### WHAT THE TASK REQUIRES
Retype the lines of the records from the line containing "What is the spread" through the end of the records, both ends included. Leave the pictures out.

== DATA EXCERPTS ==

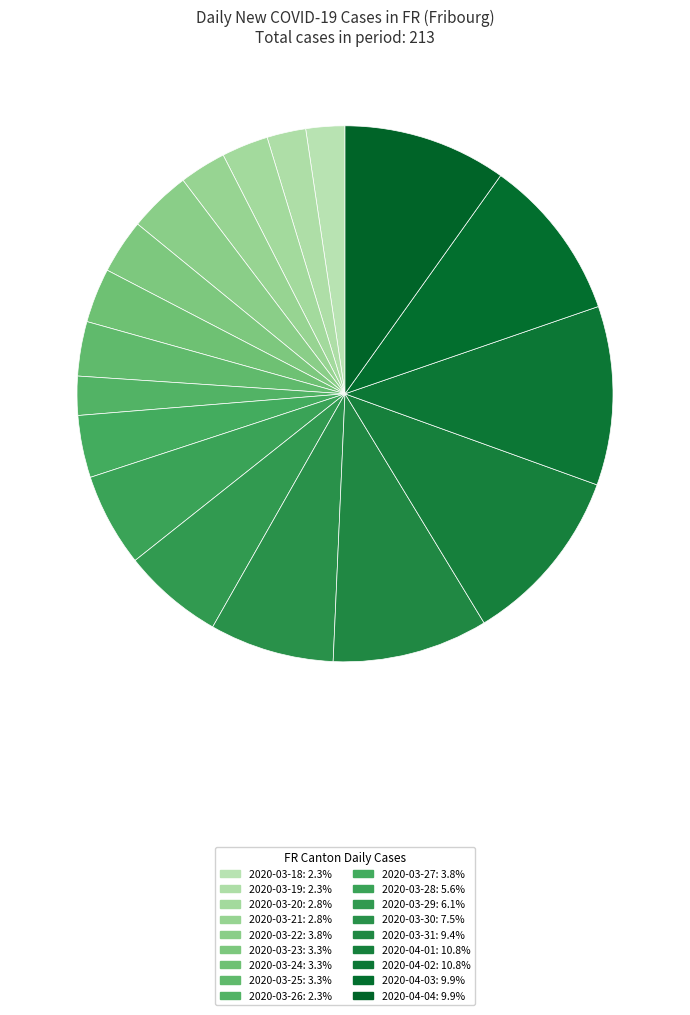

How many slices are in this pie chart?

18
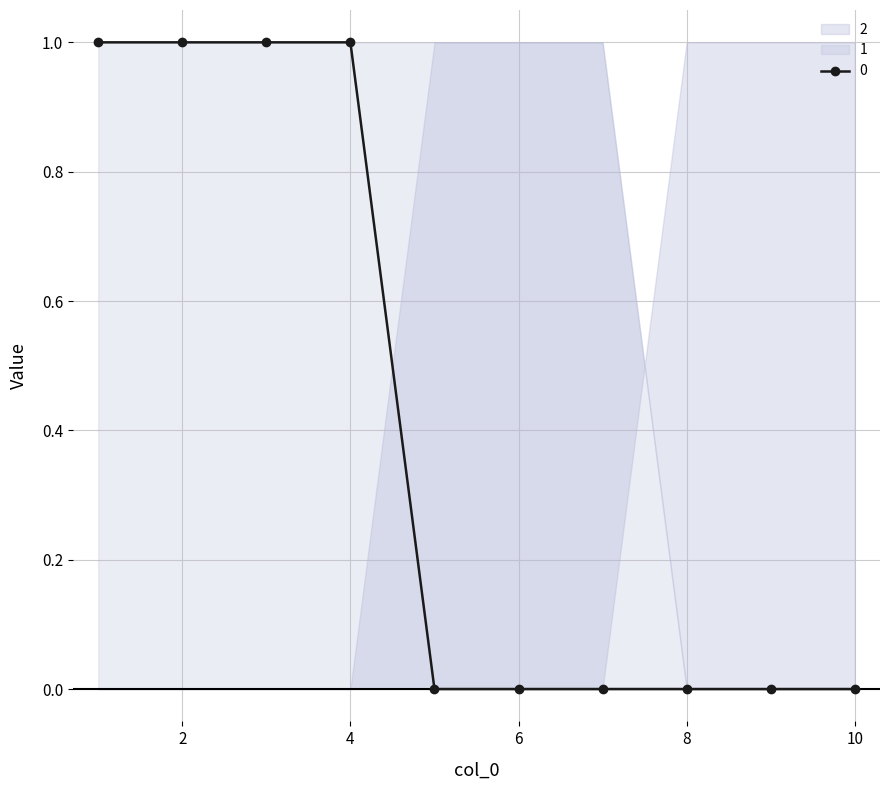

Rank the series at 8 from lowest to highest value.

0, 1, 2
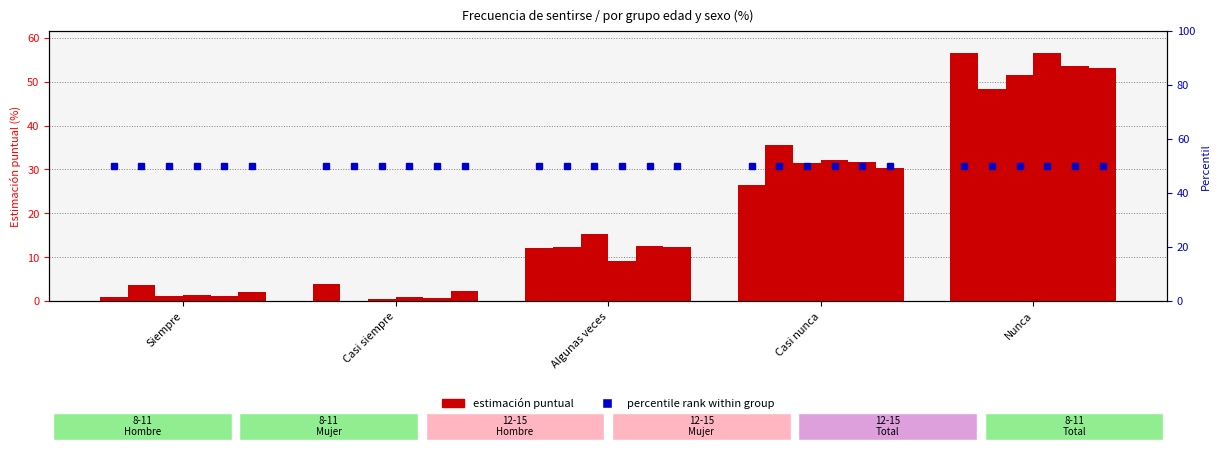

The Hombre (8-11) series shows 56.6 at Nunca. True or false?

True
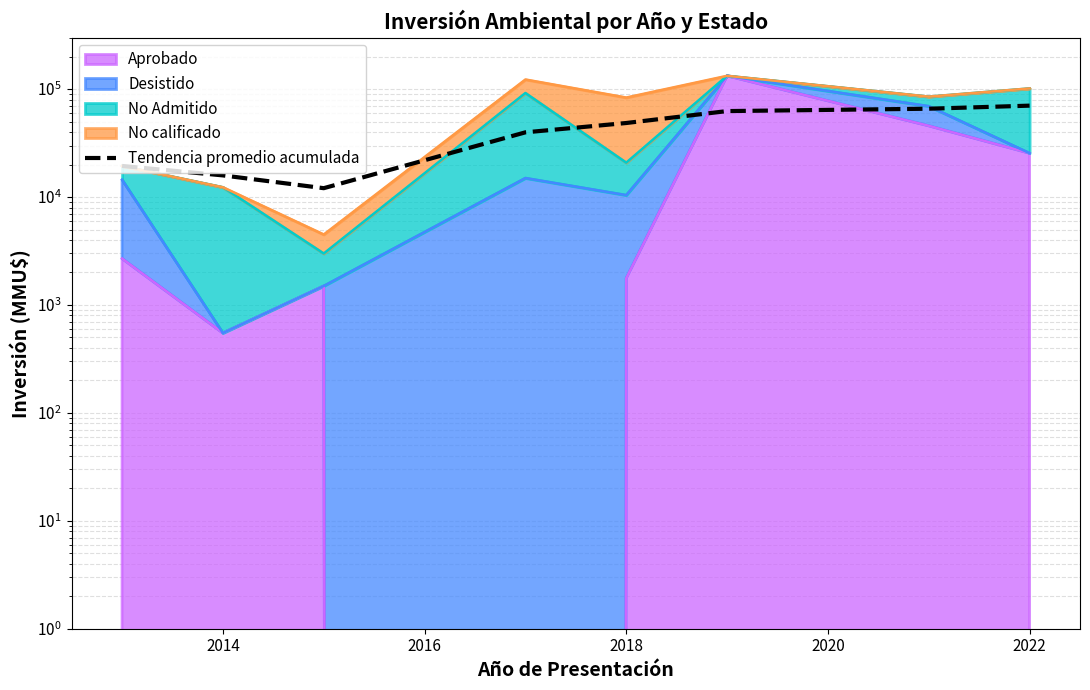

What is the difference between the second highest and minimum values?

53779.8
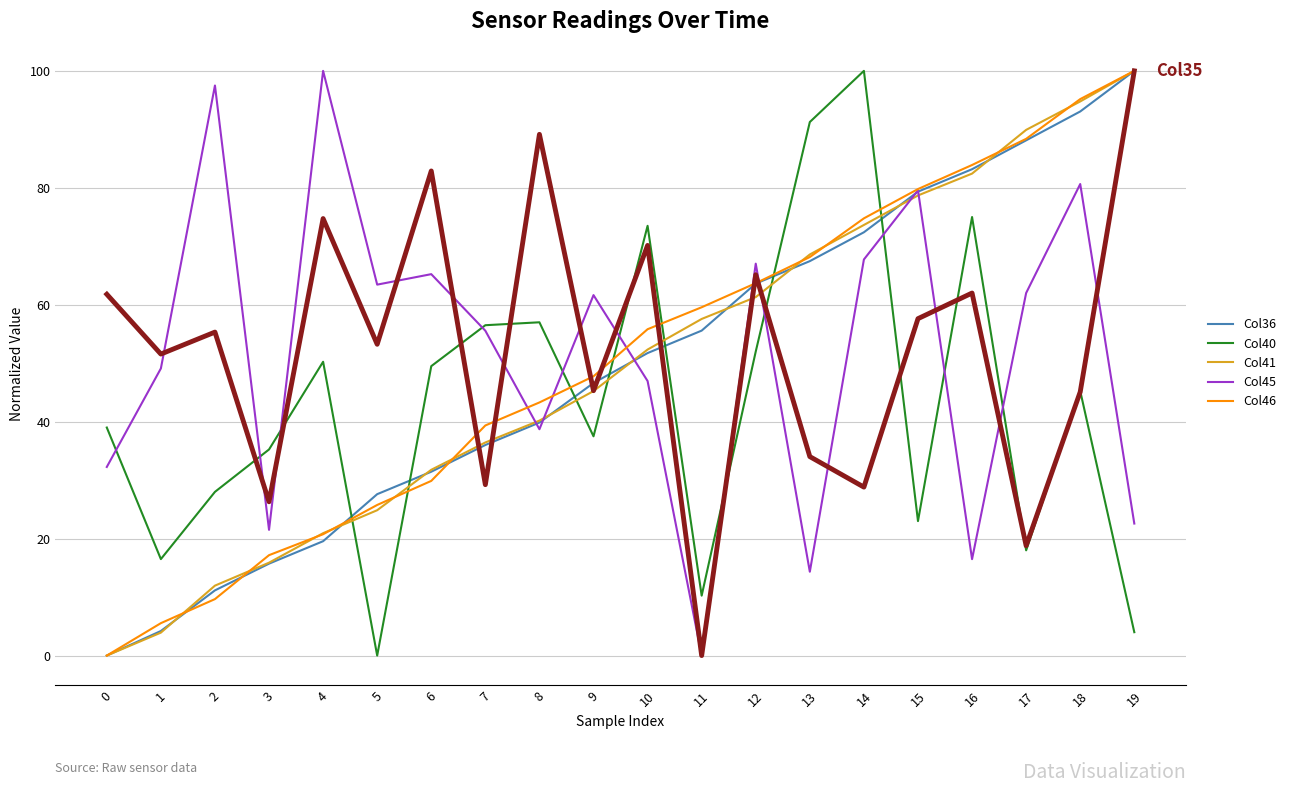

What is the greatest value displayed?

100.0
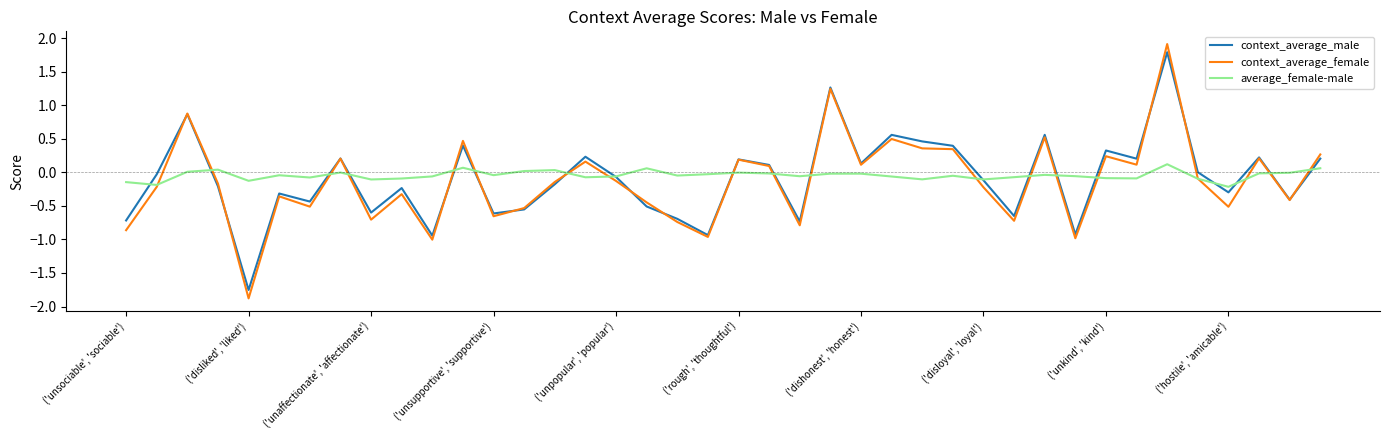

What is the highest value of the context_average_male series?

1.8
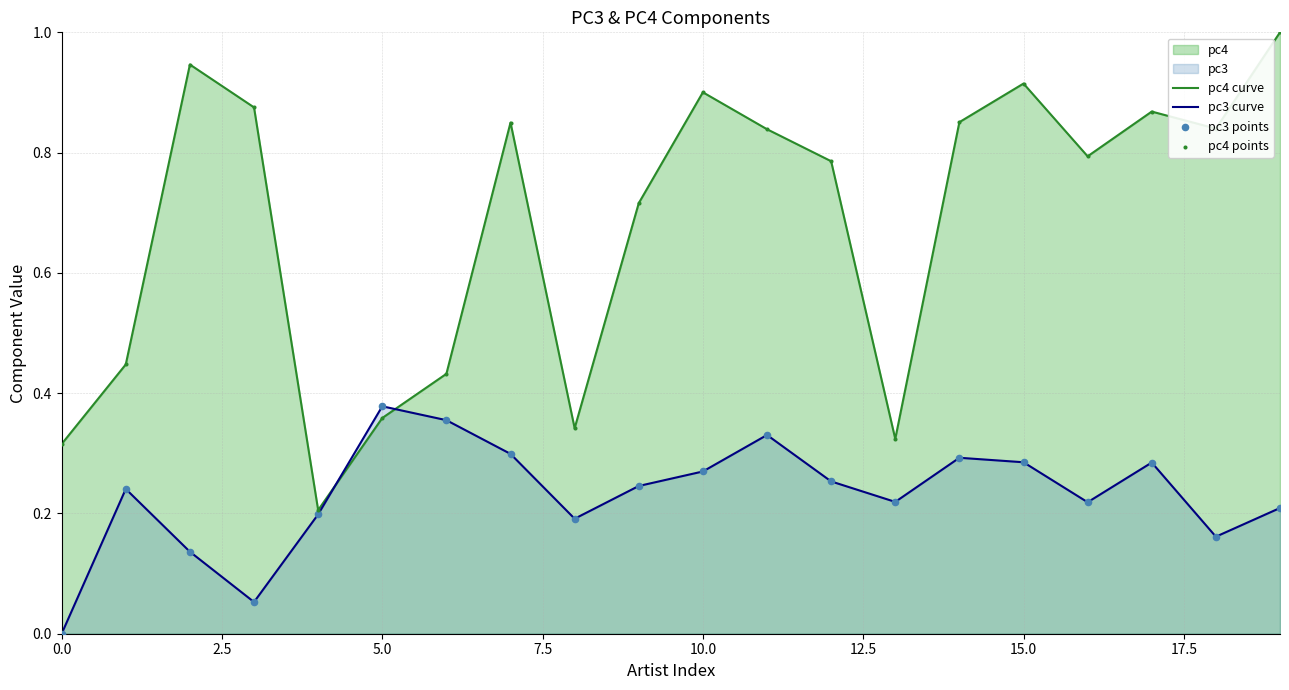

Which series has the largest total across all categories?

pc4 curve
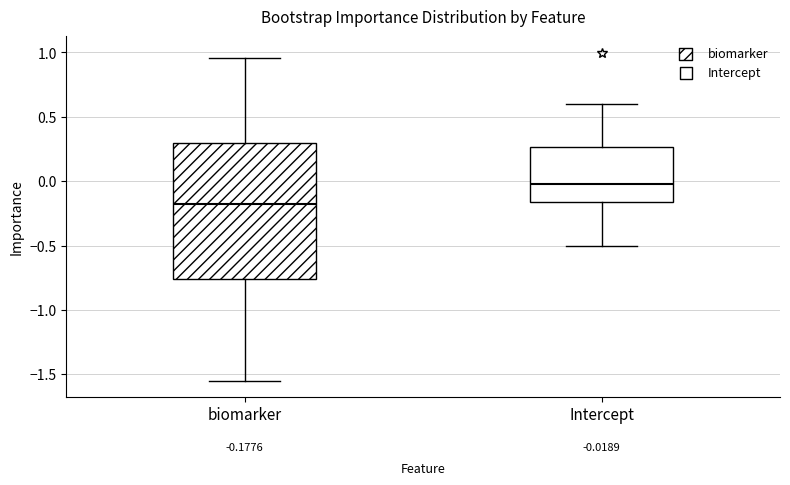

Which box has the highest median line?

Intercept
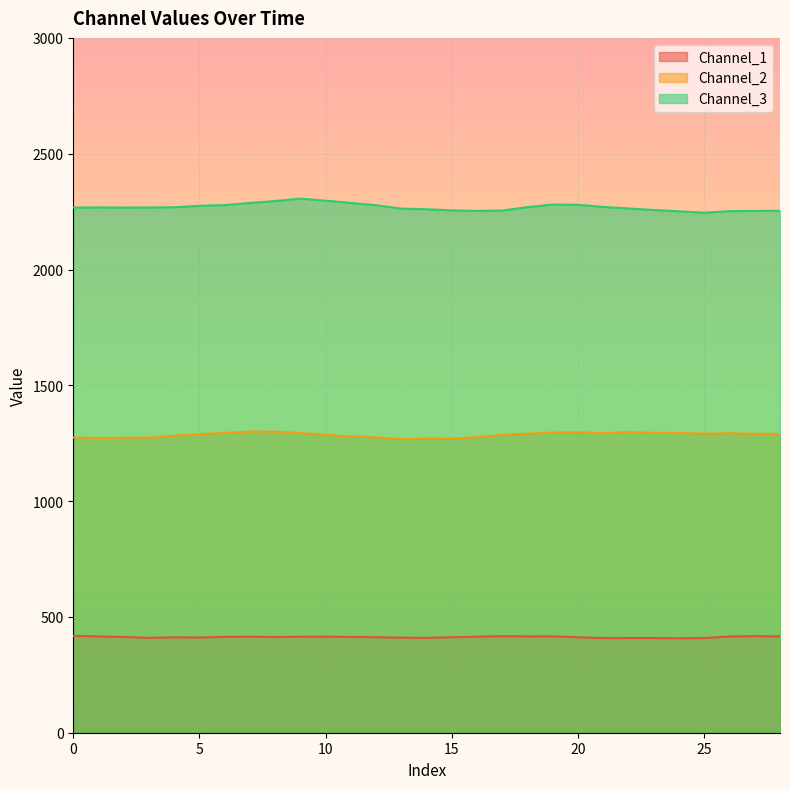

What is the difference between the maximum and minimum values in the Channel_3 series?

61.0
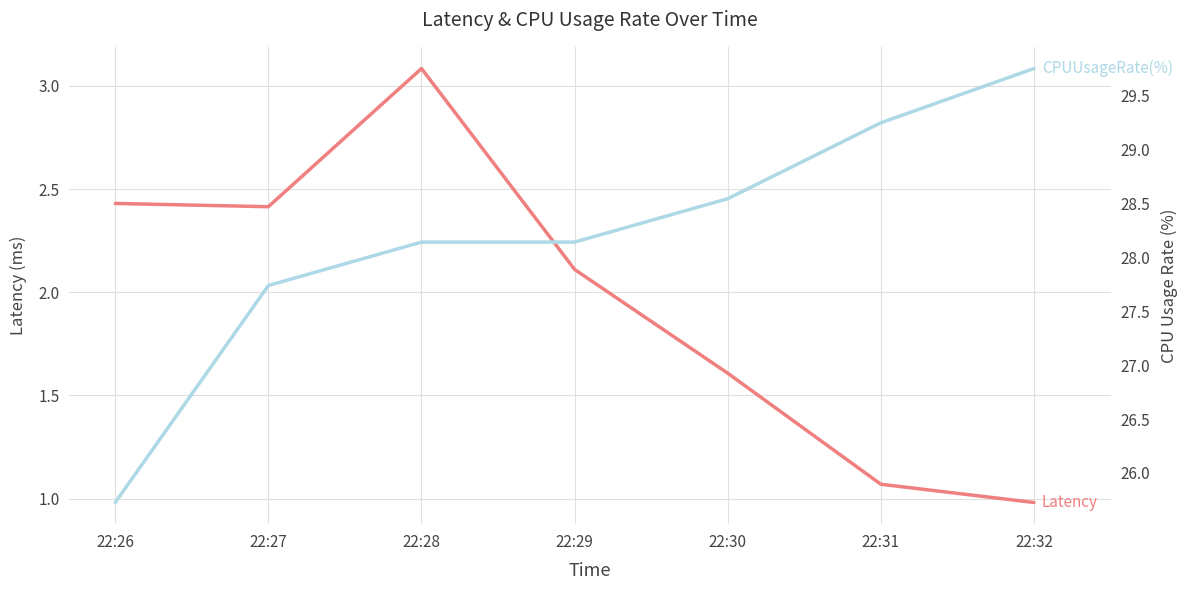

How many data points does each series have?

7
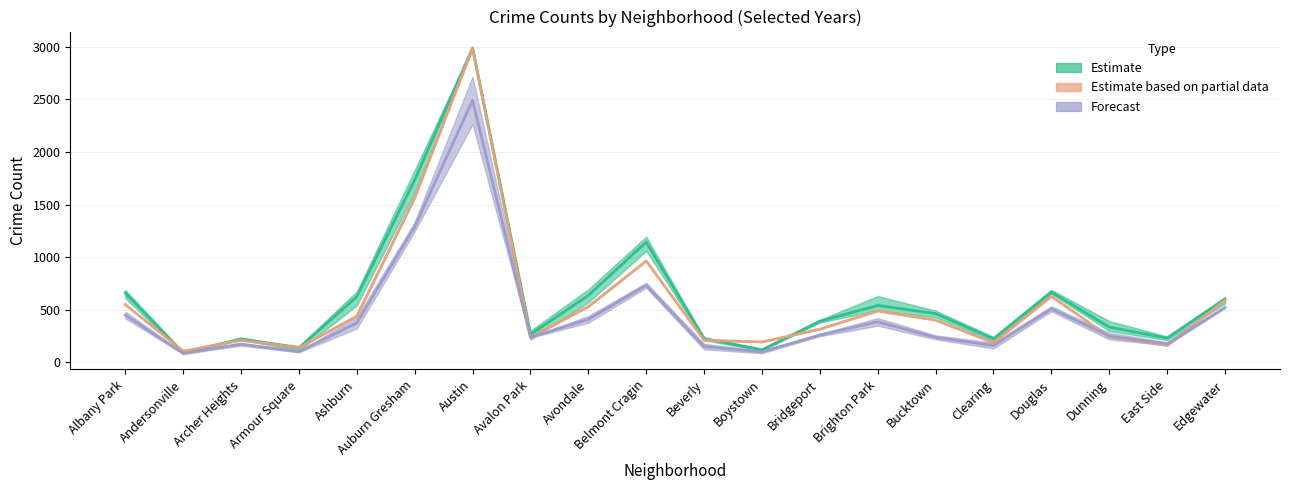

What is the spread (max minus min) of values at Brighton Park?

156.0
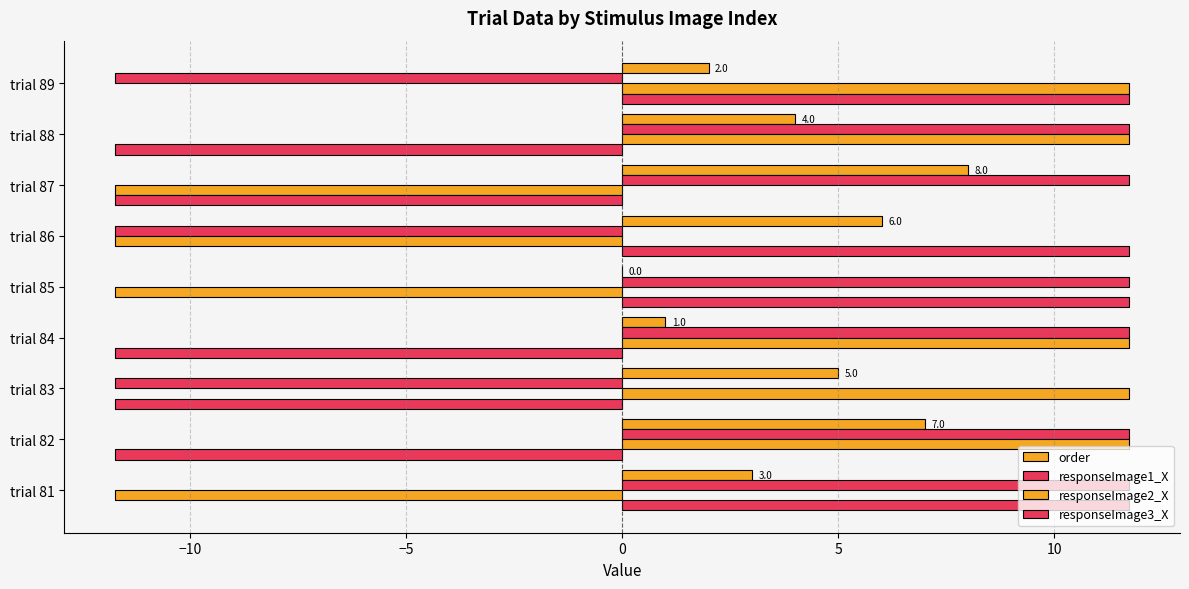

How many categories are shown in the chart?

9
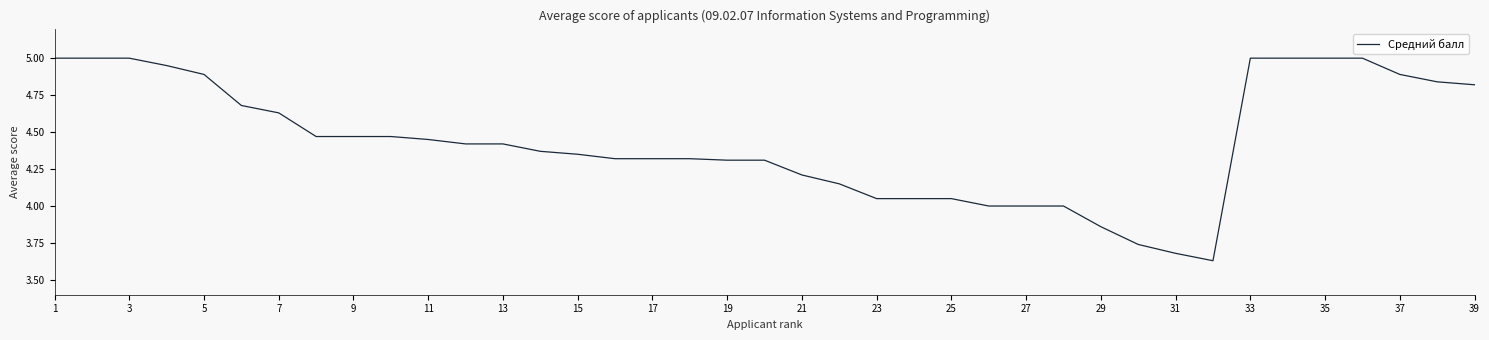

What is the difference between the maximum and minimum values?

1.4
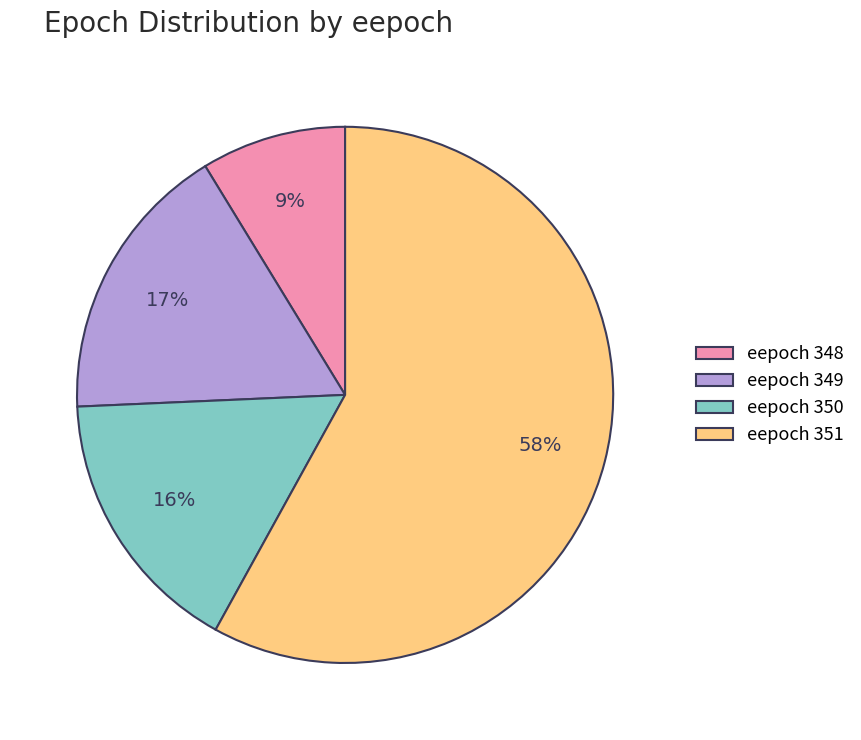

Which category has the smallest portion of the pie?

eepoch 348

===

### WRITTEN REPLY
What is the spread (max minus min) of values at Brighton Park?

156.0

How many categories are shown in the chart?

9

What is the difference between the maximum and minimum values?

1.4

Which category has the smallest portion of the pie?

eepoch 348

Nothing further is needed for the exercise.